- [ASSIGNMENT]: Would you return, word for word, the lines of the data below from the line with "Whole-slide histology image, H&E-stained, low-resolution" through the line with "- L3 vertebra: (x=267, y=301)–(x=282, y=315)", and no others?

[[ EXTRACTED ENTRIES open ]]

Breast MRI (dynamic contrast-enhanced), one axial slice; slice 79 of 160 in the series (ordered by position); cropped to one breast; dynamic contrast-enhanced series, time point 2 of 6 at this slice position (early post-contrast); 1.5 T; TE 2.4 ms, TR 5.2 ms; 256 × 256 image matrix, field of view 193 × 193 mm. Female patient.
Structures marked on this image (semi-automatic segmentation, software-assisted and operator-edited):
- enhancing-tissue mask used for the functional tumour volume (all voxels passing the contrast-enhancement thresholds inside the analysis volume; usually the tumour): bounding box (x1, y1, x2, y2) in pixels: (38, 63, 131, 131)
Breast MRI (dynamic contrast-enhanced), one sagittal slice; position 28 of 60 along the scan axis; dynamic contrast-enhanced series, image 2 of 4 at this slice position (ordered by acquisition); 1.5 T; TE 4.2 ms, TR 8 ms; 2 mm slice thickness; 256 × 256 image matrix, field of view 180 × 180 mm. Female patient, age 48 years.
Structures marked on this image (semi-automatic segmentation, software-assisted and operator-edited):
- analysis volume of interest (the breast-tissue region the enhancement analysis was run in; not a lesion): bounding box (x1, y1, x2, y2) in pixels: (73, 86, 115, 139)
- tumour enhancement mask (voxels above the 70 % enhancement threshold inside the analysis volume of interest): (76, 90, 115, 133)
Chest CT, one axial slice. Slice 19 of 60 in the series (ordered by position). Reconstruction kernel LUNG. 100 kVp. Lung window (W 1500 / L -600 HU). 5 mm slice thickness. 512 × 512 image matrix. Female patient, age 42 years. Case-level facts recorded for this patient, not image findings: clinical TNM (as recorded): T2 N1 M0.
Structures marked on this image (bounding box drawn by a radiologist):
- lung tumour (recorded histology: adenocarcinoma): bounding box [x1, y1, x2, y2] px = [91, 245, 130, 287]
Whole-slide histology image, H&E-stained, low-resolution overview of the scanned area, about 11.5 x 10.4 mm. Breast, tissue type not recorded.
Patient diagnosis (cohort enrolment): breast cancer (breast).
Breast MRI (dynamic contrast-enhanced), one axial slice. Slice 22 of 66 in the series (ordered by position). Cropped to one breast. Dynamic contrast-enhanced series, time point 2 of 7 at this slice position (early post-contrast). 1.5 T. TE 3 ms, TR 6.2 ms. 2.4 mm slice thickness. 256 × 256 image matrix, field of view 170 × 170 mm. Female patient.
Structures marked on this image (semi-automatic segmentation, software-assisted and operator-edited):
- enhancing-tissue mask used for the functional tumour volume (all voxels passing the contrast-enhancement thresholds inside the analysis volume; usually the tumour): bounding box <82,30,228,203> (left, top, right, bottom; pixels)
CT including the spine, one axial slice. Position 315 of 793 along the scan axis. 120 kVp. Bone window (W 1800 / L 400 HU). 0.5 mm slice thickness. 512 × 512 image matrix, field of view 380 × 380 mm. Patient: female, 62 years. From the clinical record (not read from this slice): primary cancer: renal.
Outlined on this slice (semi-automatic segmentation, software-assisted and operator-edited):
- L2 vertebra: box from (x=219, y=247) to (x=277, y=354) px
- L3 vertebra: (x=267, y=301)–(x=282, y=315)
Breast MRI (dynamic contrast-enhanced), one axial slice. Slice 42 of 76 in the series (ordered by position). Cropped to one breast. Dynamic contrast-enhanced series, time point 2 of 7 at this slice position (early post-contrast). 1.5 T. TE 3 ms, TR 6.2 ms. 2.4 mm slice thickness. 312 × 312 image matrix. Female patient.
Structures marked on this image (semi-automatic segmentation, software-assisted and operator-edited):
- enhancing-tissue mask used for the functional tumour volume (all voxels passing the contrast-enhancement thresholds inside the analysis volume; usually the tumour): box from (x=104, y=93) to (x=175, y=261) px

[[ EXTRACTED ENTRIES closed ]]

- [OUTPUT FOR THIS TASK]:
Whole-slide histology image, H&E-stained, low-resolution overview of the scanned area, about 11.5 x 10.4 mm. Breast, tissue type not recorded.
Patient diagnosis (cohort enrolment): breast cancer (breast).
Breast MRI (dynamic contrast-enhanced), one axial slice. Slice 22 of 66 in the series (ordered by position). Cropped to one breast. Dynamic contrast-enhanced series, time point 2 of 7 at this slice position (early post-contrast). 1.5 T. TE 3 ms, TR 6.2 ms. 2.4 mm slice thickness. 256 × 256 image matrix, field of view 170 × 170 mm. Female patient.
Structures marked on this image (semi-automatic segmentation, software-assisted and operator-edited):
- enhancing-tissue mask used for the functional tumour volume (all voxels passing the contrast-enhancement thresholds inside the analysis volume; usually the tumour): bounding box <82,30,228,203> (left, top, right, bottom; pixels)
CT including the spine, one axial slice. Position 315 of 793 along the scan axis. 120 kVp. Bone window (W 1800 / L 400 HU). 0.5 mm slice thickness. 512 × 512 image matrix, field of view 380 × 380 mm. Patient: female, 62 years. From the clinical record (not read from this slice): primary cancer: renal.
Outlined on this slice (semi-automatic segmentation, software-assisted and operator-edited):
- L2 vertebra: box from (x=219, y=247) to (x=277, y=354) px
- L3 vertebra: (x=267, y=301)–(x=282, y=315)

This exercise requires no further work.